> [What the task asks]: Return every entry exactly as written, with the pictures removed.

> [Supplied information]:
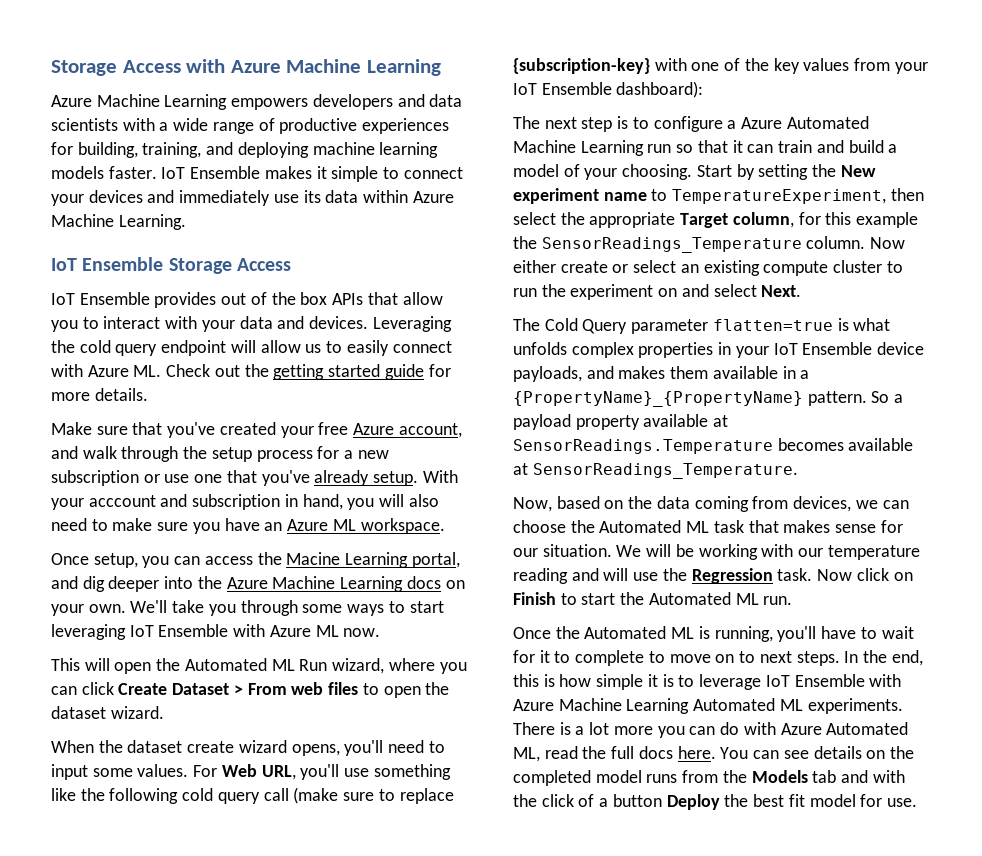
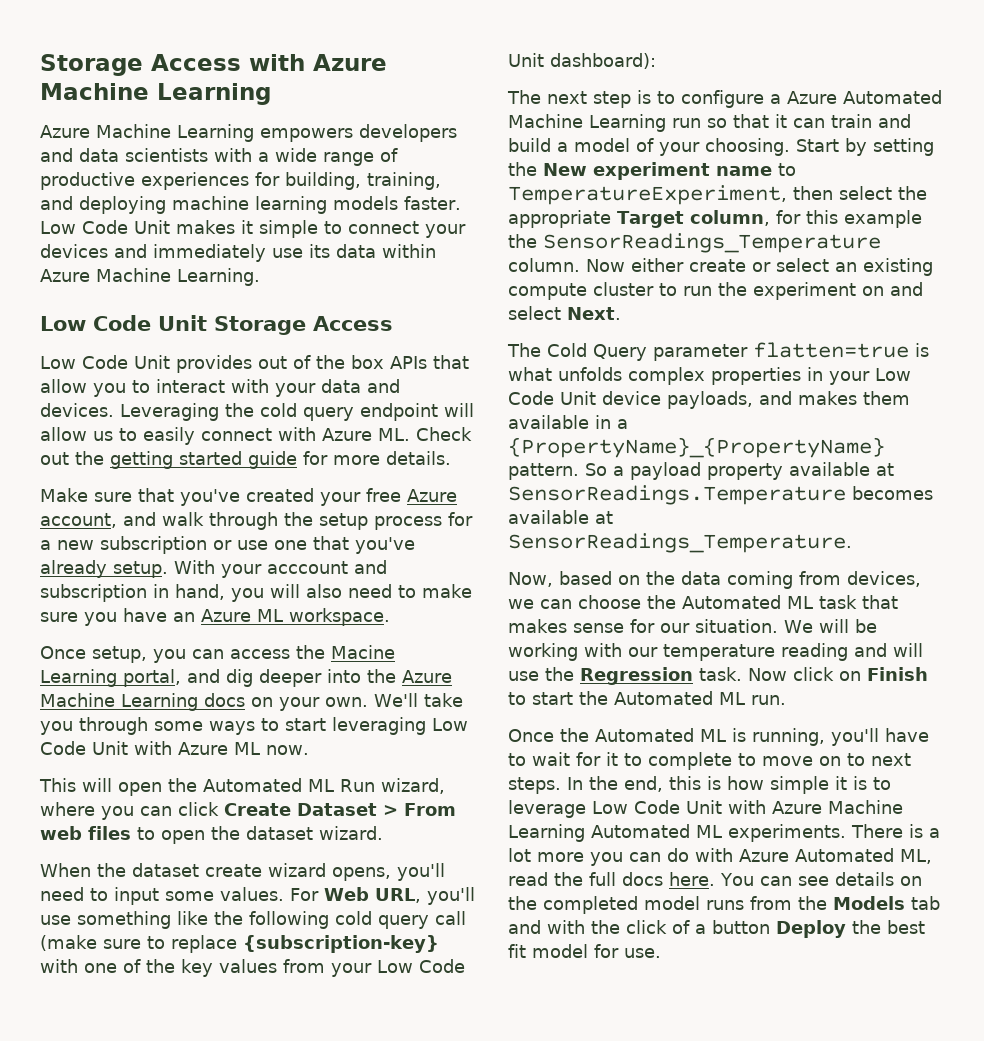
[161,166,261,179] IoT Ensemble -> [40,220,170,234] Low Code Unit
[51,257,164,271] IoT Ensemble -> [40,315,207,331] Low Code Unit
[51,292,150,305] IoT Ensemble -> [40,355,170,369] Low Code Unit
[129,624,229,637] IoT Ensemble -> [432,718,468,731] [40,741,128,755] Low Code Unit
[513,82,612,95] IoT Ensemble -> [377,959,465,973] [508,53,544,67] Low Code Unit
[773,342,873,355] IoT Ensemble -> [875,368,911,381] [508,391,596,405] Low Code Unit
[765,674,865,687] IoT Ensemble -> [592,800,722,814] Low Code Unit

> [Answer to this exercise]:
[161,166,261,179] IoT Ensemble -> [40,220,170,234] Low Code Unit
[51,257,164,271] IoT Ensemble -> [40,315,207,331] Low Code Unit
[51,292,150,305] IoT Ensemble -> [40,355,170,369] Low Code Unit
[129,624,229,637] IoT Ensemble -> [432,718,468,731] [40,741,128,755] Low Code Unit
[513,82,612,95] IoT Ensemble -> [377,959,465,973] [508,53,544,67] Low Code Unit
[773,342,873,355] IoT Ensemble -> [875,368,911,381] [508,391,596,405] Low Code Unit
[765,674,865,687] IoT Ensemble -> [592,800,722,814] Low Code Unit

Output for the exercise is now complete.